# Problems Printing Multi-Color Plastisol w/Underbase



## miktoxic (Feb 21, 2008)

So this is the first real problem i've had when doing a multi-color job on black tees.

the design is white, grey and red on black. i have three screens. the white prints under the whole design. i print white. then flash then print another. in past jobs i would just print the 2nd white pass leave wet. then the other 2 colors wet on wet.

well for some reason this process isn't working because if i leave the 2nd pass white wet, the 2nd color grey screen after printing pulls up some of the white and the same goes with the 3rd color screen (red) which pulls up the grey.

the only way i've been able to do this is by flashing every color up to the last which is making this job take three times longer to do than it should. i don't know if it's the off contact which i've tried to adjust by taping some quarters where the screen hits the pallet on neck line to no avail. don't know if it's the ink. don't know if it's the tension in the mesh (restretched my own for the grey and red). really stumped.

i've printed the bulk of the job but had a half a dozen screwups and had to order more shirts. now i'm nervous to even touch this thing.

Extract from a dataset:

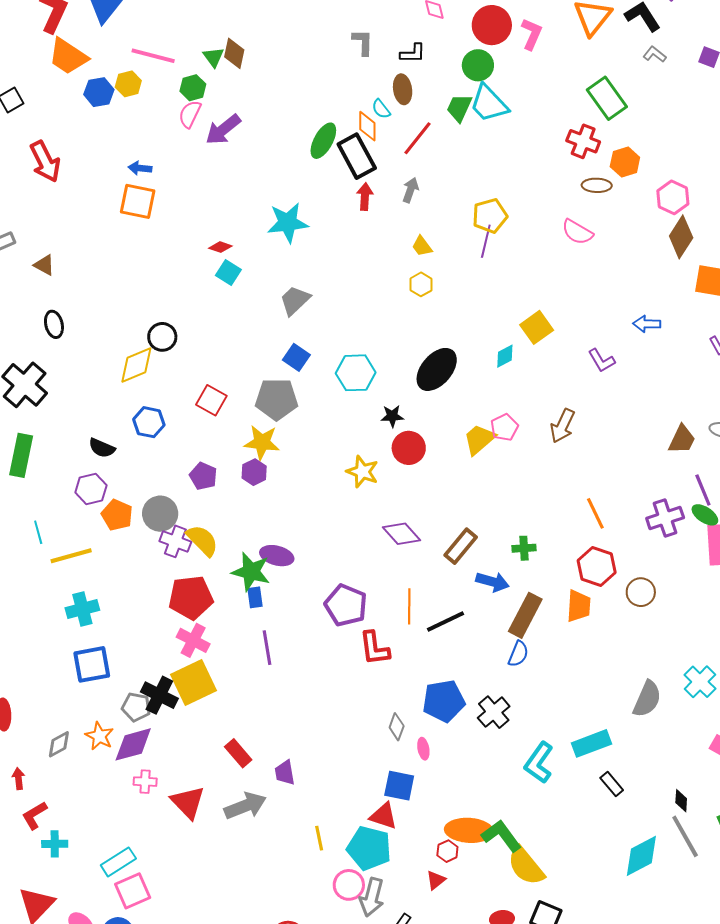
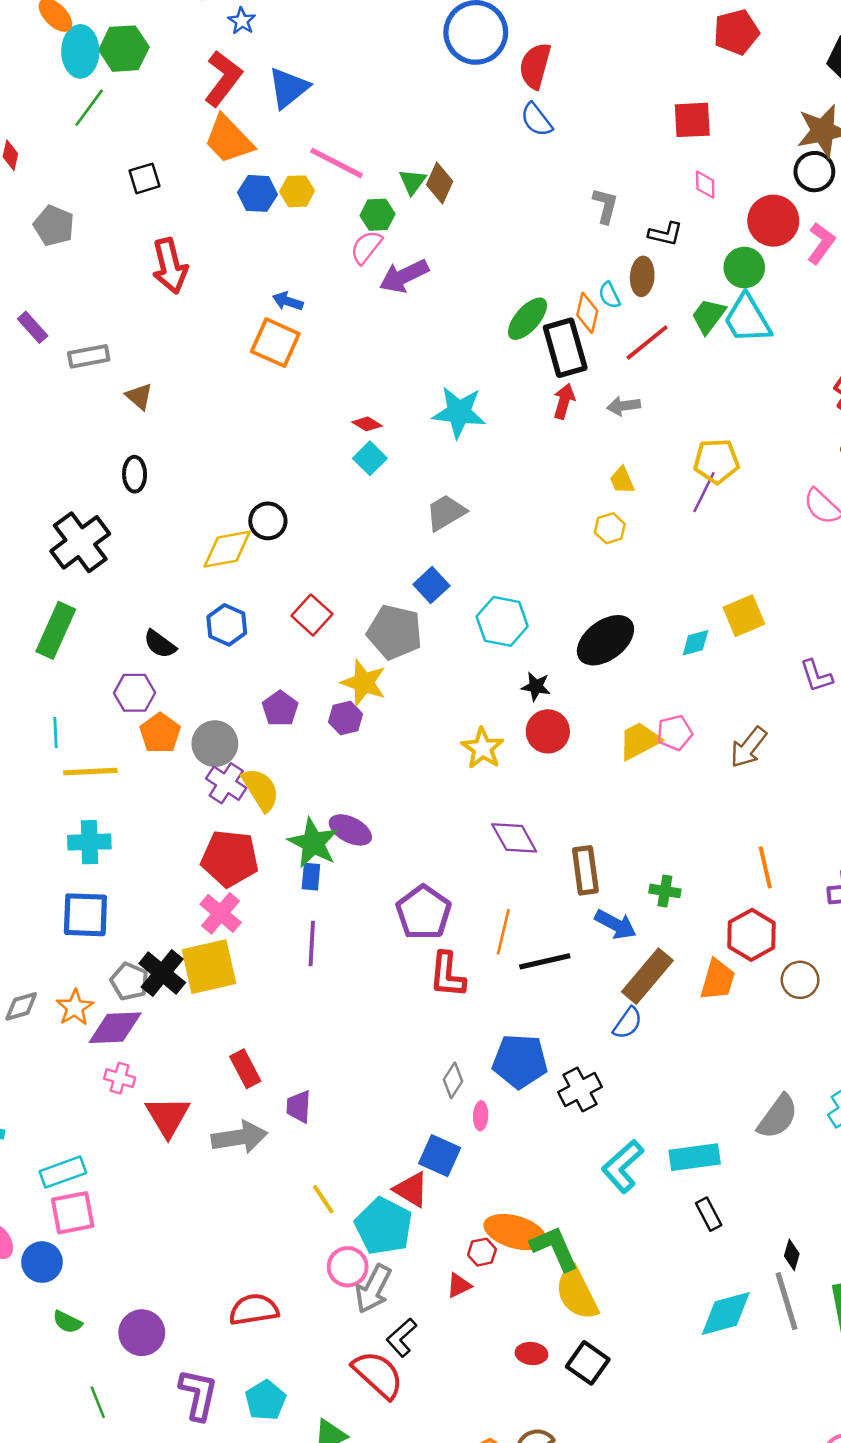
gray arrow: (411, 190) -> (624, 406), turned -130
brown rectangle: (461, 546) -> (585, 870), turned -60
yellow line: (319, 838) -> (323, 1199), turned -35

any help would be greatly appreciated. thanks in advance!!


----------



## 2020 PrintWorks (Apr 22, 2011)

I've never heard of anyone being able to overprint on white without flashing. Just flash the underbase and you should be fine. I rarely print wet on wet when theres an underbase unless it's simulated process.


----------



## Recie (Jun 27, 2014)

The only time I wouldn't flash between colors if if I want them to mix. If you are printing on top of the white base for color pop, you have to flash between colors.


----------



## Filth Ink (Jul 31, 2016)

You have to flash every round. Sorry


----------



## Scott Printing (Jul 1, 2016)

I agree with the above comments. You have to flash white ink prior to top coats. It might take a little longer but you won't F any shirts up.


----------